→ **Work instructions**:
Pick out and copy every line below that has the word "Clemente".
━━━━━ Available records
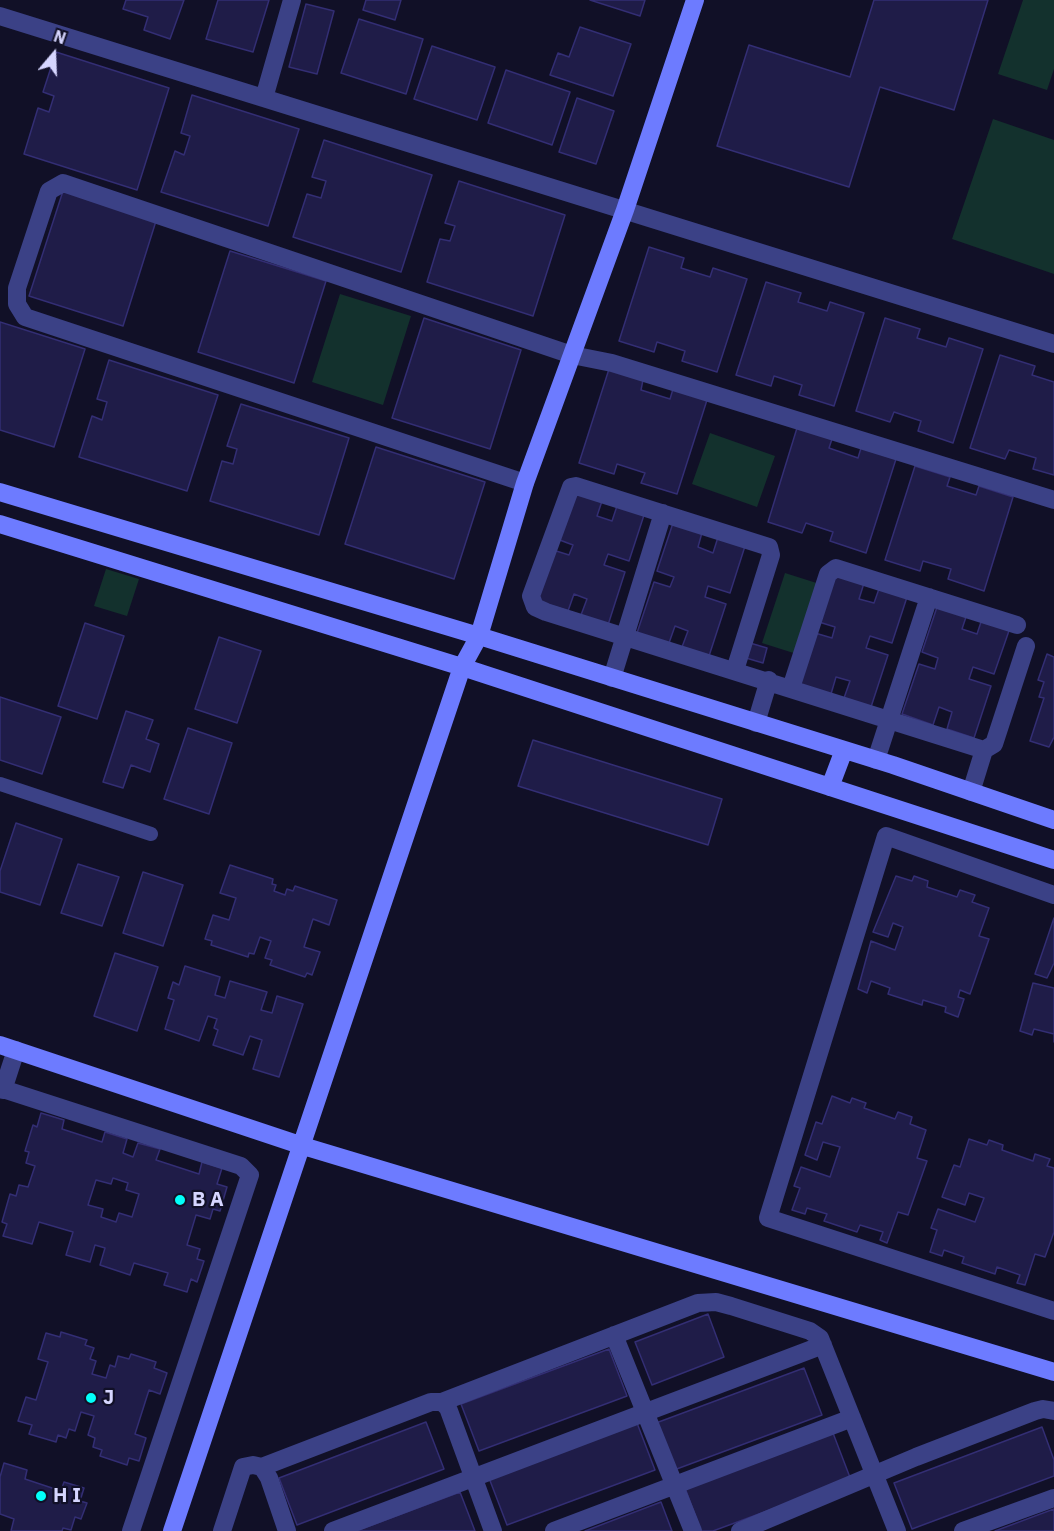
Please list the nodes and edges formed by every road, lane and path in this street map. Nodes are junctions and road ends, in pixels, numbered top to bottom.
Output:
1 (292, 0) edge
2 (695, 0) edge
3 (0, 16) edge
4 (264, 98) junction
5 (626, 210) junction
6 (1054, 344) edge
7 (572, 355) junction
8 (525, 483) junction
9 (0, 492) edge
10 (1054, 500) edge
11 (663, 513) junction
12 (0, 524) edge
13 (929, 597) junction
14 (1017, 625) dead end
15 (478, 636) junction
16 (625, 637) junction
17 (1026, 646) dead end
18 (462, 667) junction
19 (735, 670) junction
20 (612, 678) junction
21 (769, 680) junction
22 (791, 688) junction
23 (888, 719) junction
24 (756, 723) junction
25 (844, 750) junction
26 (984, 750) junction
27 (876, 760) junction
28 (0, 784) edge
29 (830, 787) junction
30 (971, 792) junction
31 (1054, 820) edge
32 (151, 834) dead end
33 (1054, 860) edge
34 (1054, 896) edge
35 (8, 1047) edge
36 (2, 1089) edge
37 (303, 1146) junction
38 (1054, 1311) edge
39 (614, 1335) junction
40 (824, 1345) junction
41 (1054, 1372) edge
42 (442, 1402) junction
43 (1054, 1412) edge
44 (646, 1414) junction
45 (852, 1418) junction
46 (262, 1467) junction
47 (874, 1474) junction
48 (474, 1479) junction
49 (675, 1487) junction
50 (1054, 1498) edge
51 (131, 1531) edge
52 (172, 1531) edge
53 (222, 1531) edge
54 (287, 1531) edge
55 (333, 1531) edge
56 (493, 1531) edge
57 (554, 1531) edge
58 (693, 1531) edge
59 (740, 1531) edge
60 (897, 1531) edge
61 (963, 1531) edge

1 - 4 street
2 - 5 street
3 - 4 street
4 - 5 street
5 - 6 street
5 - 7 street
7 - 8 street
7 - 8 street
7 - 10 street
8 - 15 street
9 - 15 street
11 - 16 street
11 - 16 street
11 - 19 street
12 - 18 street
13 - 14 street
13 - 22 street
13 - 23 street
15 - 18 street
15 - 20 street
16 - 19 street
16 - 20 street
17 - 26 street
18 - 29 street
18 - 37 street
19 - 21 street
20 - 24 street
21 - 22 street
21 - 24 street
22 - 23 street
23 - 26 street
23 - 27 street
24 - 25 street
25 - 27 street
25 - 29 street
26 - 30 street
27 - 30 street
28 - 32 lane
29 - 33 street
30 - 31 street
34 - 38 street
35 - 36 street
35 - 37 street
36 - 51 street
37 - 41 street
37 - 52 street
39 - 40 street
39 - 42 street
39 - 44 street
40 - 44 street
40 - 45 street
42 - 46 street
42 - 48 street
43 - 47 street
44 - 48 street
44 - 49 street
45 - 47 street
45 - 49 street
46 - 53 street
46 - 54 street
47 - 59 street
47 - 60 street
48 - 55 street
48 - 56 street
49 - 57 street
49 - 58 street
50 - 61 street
━━━━━━━━━━
━━━━━ Available records
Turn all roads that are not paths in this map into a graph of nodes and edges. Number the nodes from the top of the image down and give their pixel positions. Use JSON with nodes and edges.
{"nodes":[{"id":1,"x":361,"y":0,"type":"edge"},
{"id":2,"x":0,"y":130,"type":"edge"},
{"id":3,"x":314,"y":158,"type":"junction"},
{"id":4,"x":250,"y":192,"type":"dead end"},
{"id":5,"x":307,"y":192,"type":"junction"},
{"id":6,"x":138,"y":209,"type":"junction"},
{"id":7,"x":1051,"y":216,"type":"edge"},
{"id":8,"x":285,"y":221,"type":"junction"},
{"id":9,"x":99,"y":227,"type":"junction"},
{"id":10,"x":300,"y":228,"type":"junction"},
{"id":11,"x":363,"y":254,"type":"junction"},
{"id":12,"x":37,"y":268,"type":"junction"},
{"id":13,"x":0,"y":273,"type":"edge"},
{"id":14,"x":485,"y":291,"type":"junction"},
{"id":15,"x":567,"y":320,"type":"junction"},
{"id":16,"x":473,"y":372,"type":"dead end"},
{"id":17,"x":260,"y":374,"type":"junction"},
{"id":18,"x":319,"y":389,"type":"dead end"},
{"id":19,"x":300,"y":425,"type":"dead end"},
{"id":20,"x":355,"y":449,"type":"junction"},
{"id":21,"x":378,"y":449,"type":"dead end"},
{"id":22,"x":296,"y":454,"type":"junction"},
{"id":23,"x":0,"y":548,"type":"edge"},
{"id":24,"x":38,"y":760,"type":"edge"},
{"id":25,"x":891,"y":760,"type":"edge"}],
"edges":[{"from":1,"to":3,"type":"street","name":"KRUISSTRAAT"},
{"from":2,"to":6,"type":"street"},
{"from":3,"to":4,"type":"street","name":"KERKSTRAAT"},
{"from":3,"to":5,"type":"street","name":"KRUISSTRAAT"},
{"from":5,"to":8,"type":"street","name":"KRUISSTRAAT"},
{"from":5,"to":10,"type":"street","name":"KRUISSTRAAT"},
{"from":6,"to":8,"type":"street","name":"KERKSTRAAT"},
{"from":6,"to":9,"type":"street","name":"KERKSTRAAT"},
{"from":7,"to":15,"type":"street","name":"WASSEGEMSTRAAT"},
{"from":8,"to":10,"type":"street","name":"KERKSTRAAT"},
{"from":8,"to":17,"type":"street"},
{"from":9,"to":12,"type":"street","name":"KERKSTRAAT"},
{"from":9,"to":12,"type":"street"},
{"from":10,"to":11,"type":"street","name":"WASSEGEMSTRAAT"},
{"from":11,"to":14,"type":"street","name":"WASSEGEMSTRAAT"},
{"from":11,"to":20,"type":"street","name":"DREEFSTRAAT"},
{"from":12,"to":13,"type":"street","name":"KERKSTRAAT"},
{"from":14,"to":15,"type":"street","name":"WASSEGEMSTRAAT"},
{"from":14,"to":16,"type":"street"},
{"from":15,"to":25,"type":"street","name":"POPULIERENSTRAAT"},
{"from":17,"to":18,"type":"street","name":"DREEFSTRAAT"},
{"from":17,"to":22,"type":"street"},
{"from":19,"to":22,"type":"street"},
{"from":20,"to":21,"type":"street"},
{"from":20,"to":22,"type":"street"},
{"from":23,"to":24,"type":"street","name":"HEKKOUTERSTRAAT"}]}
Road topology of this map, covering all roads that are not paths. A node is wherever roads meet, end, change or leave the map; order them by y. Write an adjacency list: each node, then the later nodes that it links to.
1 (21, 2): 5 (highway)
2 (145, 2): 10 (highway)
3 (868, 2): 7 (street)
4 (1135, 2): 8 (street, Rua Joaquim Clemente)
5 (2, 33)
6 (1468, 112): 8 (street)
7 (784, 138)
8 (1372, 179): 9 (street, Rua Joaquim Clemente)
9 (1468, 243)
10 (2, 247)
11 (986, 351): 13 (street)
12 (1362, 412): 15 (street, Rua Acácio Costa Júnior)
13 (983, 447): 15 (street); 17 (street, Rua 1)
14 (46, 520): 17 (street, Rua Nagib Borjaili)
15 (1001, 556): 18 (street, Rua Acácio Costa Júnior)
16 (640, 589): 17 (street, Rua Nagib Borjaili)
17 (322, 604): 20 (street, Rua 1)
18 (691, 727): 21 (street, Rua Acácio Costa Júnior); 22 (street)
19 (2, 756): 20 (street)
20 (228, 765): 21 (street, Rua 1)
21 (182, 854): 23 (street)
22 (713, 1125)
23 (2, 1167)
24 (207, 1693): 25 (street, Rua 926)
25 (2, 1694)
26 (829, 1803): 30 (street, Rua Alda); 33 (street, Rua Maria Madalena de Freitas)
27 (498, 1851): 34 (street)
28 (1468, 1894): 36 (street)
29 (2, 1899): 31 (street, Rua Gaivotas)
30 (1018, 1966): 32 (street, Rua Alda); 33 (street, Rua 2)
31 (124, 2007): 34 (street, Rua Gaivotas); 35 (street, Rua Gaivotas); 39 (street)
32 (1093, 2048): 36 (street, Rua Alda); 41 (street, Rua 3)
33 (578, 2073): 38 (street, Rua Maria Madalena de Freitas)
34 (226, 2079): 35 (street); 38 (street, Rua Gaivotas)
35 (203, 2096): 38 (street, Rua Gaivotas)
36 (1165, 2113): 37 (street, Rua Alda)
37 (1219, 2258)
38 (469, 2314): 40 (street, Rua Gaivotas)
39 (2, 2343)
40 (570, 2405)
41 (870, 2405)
━━━━━━━━━━
→ **Answer space**:
4 (1135, 2): 8 (street, Rua Joaquim Clemente)
8 (1372, 179): 9 (street, Rua Joaquim Clemente)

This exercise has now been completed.